GIVEN TEXT
━━━━━━━━━━
Global pointers cause segmentation fault?

Question

When compiled by gcc and then run, the code

    int *p;
    int main() {*p = 1;}

causes a segmentation fault.

Apparently, the memory location contained in p cannot be written to.

Why????

On the other hand,

    int q[];
    int main() {*q = 1;}

runs just fine.

What's going on here??

Why does p contain only read-only memory?

Answer 1

The first example has a wild (not explicitly initialized) pointer. Since it's not an automatic variable, it is set to 0, which clearly is not memory you own. You can see this by printing it out with:

printf("%p\n", p)

As for the second, C99 §6.9.2 actually gives this as an example:

EXAMPLE 2 If at the end of the translation unit containing

int i[];

the array i still has incomplete type, the implicit initializer causes it to have one element, which is set to zero on program startup.

In general, objects with tentative definition (no initializer) are initialized with 0, which for an array means a 1-element array with element value 0.
━━━━━━━━━━
DATA ROWS

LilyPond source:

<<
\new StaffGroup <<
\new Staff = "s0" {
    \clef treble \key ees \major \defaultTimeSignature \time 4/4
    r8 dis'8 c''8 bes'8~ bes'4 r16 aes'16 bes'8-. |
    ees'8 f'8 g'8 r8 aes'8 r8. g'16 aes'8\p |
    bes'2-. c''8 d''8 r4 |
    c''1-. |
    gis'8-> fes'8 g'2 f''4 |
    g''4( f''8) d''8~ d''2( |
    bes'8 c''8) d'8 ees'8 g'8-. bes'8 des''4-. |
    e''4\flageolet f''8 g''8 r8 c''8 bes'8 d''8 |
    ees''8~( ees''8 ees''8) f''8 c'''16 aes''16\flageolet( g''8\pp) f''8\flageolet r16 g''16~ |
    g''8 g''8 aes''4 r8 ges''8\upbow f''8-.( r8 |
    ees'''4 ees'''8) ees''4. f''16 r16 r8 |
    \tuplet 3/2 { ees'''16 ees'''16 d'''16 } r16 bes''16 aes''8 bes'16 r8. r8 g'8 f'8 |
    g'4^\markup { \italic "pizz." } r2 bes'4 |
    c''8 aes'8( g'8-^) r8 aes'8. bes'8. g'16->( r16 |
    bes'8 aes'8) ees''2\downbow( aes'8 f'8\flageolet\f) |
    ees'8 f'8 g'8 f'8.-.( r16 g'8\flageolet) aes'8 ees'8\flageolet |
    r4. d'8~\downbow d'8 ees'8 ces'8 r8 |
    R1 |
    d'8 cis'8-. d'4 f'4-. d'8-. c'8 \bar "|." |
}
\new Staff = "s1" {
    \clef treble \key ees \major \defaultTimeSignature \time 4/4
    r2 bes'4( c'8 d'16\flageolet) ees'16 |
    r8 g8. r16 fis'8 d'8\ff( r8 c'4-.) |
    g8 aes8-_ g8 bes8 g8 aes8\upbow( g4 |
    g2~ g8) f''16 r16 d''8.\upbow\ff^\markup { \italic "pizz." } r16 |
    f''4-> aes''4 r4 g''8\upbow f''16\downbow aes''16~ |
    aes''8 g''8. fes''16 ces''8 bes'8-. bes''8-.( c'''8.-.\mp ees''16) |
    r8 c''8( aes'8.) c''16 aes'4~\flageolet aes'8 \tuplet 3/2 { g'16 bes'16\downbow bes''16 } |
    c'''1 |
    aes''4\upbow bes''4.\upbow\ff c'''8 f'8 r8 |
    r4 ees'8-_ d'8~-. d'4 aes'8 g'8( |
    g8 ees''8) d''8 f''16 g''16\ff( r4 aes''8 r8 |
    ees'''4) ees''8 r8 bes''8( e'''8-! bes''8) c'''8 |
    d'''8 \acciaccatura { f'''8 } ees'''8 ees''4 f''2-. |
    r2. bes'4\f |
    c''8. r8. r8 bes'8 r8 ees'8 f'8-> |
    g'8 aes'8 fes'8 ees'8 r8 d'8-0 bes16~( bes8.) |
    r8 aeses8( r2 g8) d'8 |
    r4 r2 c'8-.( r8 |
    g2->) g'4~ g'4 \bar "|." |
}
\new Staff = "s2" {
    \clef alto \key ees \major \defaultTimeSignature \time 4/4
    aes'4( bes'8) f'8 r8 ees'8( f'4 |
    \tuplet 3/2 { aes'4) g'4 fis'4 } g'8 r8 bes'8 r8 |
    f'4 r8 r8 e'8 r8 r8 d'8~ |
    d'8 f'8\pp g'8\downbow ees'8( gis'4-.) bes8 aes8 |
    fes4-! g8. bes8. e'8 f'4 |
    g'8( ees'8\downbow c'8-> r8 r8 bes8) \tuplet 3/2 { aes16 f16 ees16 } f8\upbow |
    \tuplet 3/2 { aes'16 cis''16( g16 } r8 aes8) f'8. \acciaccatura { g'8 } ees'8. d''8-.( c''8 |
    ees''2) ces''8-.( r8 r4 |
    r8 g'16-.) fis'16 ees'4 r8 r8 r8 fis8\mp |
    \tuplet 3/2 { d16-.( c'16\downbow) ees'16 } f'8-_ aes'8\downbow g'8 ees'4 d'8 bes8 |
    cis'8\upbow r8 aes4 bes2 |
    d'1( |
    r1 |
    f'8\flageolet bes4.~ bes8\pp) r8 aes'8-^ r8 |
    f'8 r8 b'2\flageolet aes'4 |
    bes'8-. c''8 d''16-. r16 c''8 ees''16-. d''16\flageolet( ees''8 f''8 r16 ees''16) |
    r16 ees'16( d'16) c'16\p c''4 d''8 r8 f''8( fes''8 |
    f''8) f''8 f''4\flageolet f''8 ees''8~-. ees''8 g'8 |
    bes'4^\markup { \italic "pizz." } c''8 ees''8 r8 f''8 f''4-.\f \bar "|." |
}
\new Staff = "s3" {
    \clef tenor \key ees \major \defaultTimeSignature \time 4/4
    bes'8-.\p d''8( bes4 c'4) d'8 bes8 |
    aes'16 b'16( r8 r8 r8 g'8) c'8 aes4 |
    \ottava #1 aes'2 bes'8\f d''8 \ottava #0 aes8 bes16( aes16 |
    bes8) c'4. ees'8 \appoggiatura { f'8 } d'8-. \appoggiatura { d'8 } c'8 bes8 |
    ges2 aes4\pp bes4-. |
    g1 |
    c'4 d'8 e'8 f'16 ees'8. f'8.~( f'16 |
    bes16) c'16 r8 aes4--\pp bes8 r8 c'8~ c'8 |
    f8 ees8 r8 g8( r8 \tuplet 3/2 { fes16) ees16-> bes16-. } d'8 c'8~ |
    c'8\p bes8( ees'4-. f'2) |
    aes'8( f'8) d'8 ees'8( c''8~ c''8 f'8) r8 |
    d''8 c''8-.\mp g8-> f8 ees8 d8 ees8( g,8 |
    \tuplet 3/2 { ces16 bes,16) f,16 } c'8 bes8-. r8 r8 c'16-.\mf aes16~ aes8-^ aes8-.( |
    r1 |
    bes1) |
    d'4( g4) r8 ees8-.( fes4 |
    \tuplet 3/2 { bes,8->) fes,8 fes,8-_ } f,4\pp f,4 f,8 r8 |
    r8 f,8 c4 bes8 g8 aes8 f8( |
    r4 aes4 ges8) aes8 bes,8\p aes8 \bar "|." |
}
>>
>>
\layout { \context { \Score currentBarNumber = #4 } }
━━━━━━━━━━
WORK REQUIRED
Extend the forum thread on global pointers and segmentation faults, picking up right after its last sentence.

RESPONSE
Answer 2

Your first example causes a segmentation fault because you are dereferencing NULL. You never initialize p with a value, and because it's a global it will be NULL. Thus, you dereference NULL, and boom.

I'm not sure how the second example is valid - gcc notes that it is assuming q to be a 1-element array, which is why that won't blow up.

Answer 3

*p = 1; causes Segmentation fault because it was not allocated any memory before the assignment.

*q = 1;works because the compiler (gcc 4.2.1 on Mac OS X) warns that q[] is assumed to have one element.

Answer 4

But it doesn't seem to matter whether p was initialized or not! The following code

   int *p = 1;
   main() {*p = 2;}

still fails!

(Why??)